## WORK TO COMPLETE:
Pictures are to be left out; otherwise, copy exactly the lines from the line containing "Table 4. Results" through the end of the data.
———
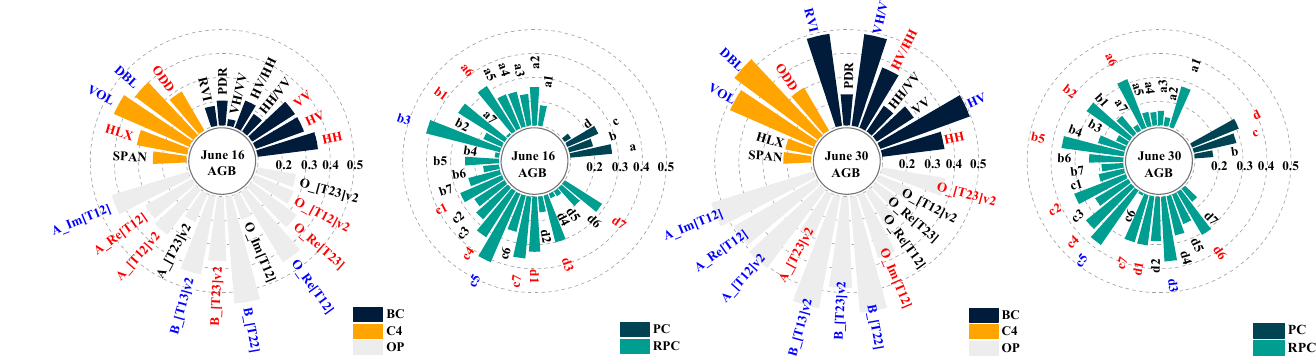
Figure 6. Pearson correlations between forest AGB and polarimatric features acquired on 16 June and 30 June, a, b, c, and d represent four polarization coherences, |𝛾 (cid:3009)(cid:3009)(cid:2879)(cid:3023)(cid:3023) | , |𝛾 (cid:3009)(cid:3009)(cid:2879)(cid:3009)(cid:3023) | , (cid:3627)𝛾 ((cid:3009)(cid:3009)(cid:2878)(cid:3023)(cid:3023))(cid:2879)((cid:3009)(cid:3009)(cid:2879)(cid:3023)(cid:3023)) (cid:3627) , (cid:3627)𝛾 ((cid:3009)(cid:3009)(cid:2879)(cid:3023)(cid:3023))(cid:2879)(cid:3009)(cid:3023) (cid:3627) , 1–7 indicate 𝛾 (cid:3040)(cid:3028)(cid:3051) , 𝛾 (cid:3040)(cid:3036)(cid:3041) , 𝛾 (cid:3040)(cid:3032)(cid:3028)(cid:3041) , 𝛾 (cid:3046)(cid:3047)(cid:3031) , 𝛾 (cid:3040)(cid:3028)(cid:3051)(cid:2879)(cid:3040)(cid:3036)(cid:3041) , 𝜃 (cid:3082) , 𝜃 (cid:3082) (cid:3127)(cid:3288)(cid:3276)(cid:3299) (cid:3127)(cid:3288)(cid:3284)(cid:3289) in each polarization coherences, respectively. (Note: Features in blue are significantly correlated at the 0.01 level; Features in red are significantly correlated at the 0.05 level).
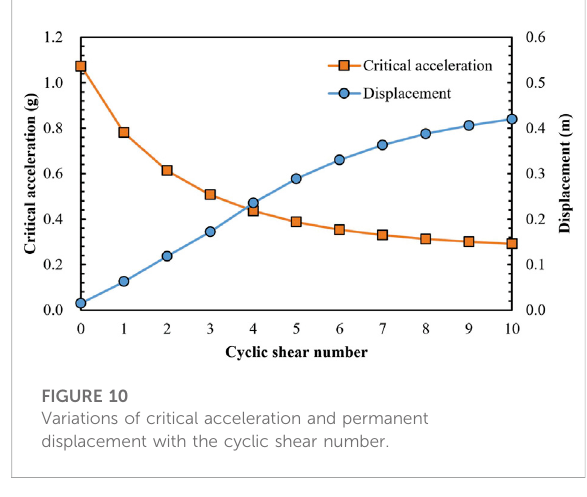
FIGURE 10 Variations of critical acceleration and permanent displacement with the cyclic shear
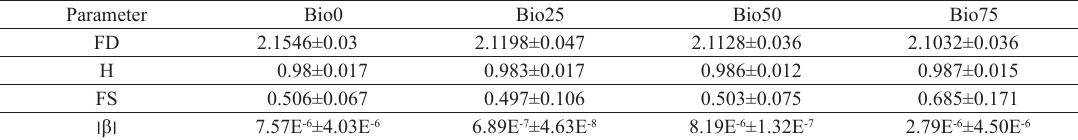
Table 4. Results of Fractal Dimension FD, Topographic Entropy (H), Fractal Succolarity (FS), and Lacunarity Coefficient (β). The average results were expressed as mean value and standard deviation.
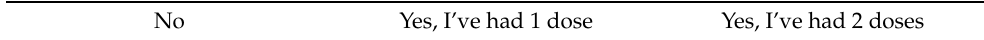
Table A3. Have you been vaccinated for the Coronavirus (COVID-19)? (please select one option only).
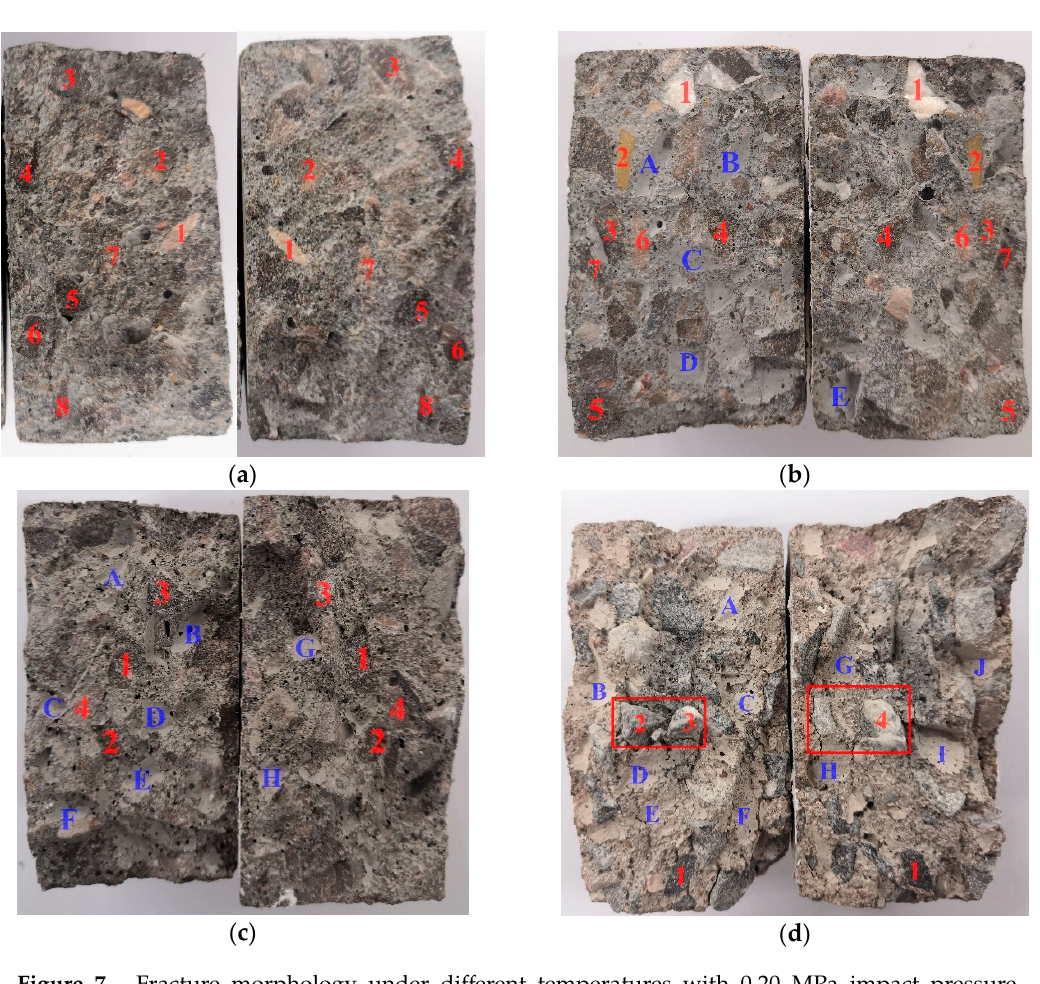
Figure 7. Fracture morphology under different temperatures with 0.20 MPa impact pressure (aggregate particles marked by the same number on fracture surfaces of the left and right halves are fragments of the same initial particle), ( a ) 25 °C, ( b ) 200 °C, ( c ) 400 °C, ( d ) 600 °C.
———
## TASK RESPONSE:
Table 4. Results of Fractal Dimension FD, Topographic Entropy (H), Fractal Succolarity (FS), and Lacunarity Coefficient (β). The average results were expressed as mean value and standard deviation.
Table A3. Have you been vaccinated for the Coronavirus (COVID-19)? (please select one option only).
Figure 7. Fracture morphology under different temperatures with 0.20 MPa impact pressure (aggregate particles marked by the same number on fracture surfaces of the left and right halves are fragments of the same initial particle), ( a ) 25 °C, ( b ) 200 °C, ( c ) 400 °C, ( d ) 600 °C.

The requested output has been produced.